• [Directions]
Output only the lines below that start at the line containing "21 августа 2019 / 13 000" and end at the line containing "2495 ДНЕЙ НАЗАД", with both ends kept.

[Extracted page text data]
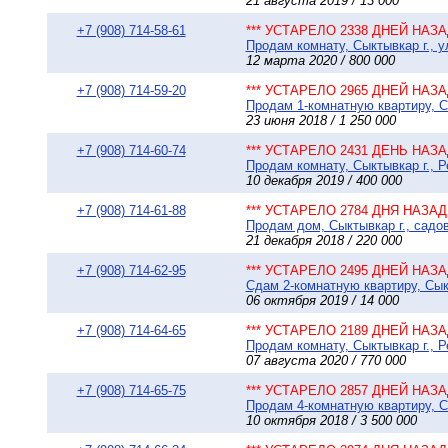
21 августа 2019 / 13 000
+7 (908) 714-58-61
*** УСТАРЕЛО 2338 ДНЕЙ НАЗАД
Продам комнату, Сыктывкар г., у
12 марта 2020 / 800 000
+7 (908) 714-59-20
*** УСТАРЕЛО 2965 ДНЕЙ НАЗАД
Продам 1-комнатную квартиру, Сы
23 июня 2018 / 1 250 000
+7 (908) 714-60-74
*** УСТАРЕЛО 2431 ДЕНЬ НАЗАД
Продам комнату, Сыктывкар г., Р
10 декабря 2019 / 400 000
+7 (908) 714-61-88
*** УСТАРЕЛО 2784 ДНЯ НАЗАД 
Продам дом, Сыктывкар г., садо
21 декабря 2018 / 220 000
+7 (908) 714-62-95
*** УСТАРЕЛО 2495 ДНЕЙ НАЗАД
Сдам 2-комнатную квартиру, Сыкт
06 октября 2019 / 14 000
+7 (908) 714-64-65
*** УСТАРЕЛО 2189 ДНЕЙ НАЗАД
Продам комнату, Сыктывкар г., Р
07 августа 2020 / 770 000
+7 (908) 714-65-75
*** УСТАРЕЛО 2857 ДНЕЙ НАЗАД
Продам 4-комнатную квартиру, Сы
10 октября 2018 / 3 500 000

---

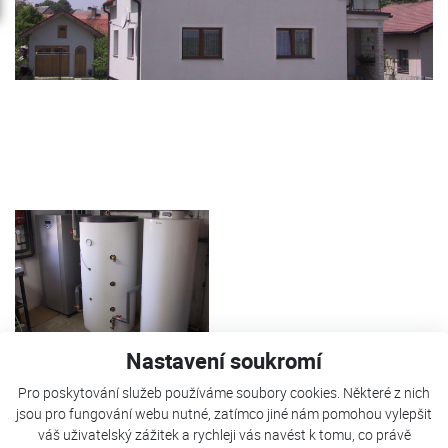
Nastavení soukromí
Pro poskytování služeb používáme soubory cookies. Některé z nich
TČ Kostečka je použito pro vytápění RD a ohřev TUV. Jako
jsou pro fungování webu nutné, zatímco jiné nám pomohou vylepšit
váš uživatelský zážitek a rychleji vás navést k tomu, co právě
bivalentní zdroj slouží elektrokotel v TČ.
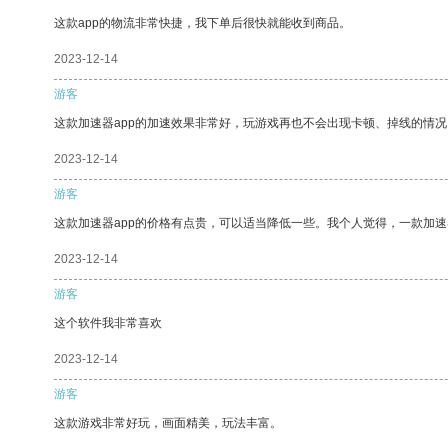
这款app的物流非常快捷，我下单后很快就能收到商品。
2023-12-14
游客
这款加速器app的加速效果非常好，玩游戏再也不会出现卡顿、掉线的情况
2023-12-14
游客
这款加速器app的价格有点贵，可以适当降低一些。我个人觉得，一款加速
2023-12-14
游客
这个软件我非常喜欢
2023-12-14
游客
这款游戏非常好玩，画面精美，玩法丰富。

• [Solved problem]
21 августа 2019 / 13 000
+7 (908) 714-58-61
*** УСТАРЕЛО 2338 ДНЕЙ НАЗАД
Продам комнату, Сыктывкар г., у
12 марта 2020 / 800 000
+7 (908) 714-59-20
*** УСТАРЕЛО 2965 ДНЕЙ НАЗАД
Продам 1-комнатную квартиру, Сы
23 июня 2018 / 1 250 000
+7 (908) 714-60-74
*** УСТАРЕЛО 2431 ДЕНЬ НАЗАД
Продам комнату, Сыктывкар г., Р
10 декабря 2019 / 400 000
+7 (908) 714-61-88
*** УСТАРЕЛО 2784 ДНЯ НАЗАД 
Продам дом, Сыктывкар г., садо
21 декабря 2018 / 220 000
+7 (908) 714-62-95
*** УСТАРЕЛО 2495 ДНЕЙ НАЗАД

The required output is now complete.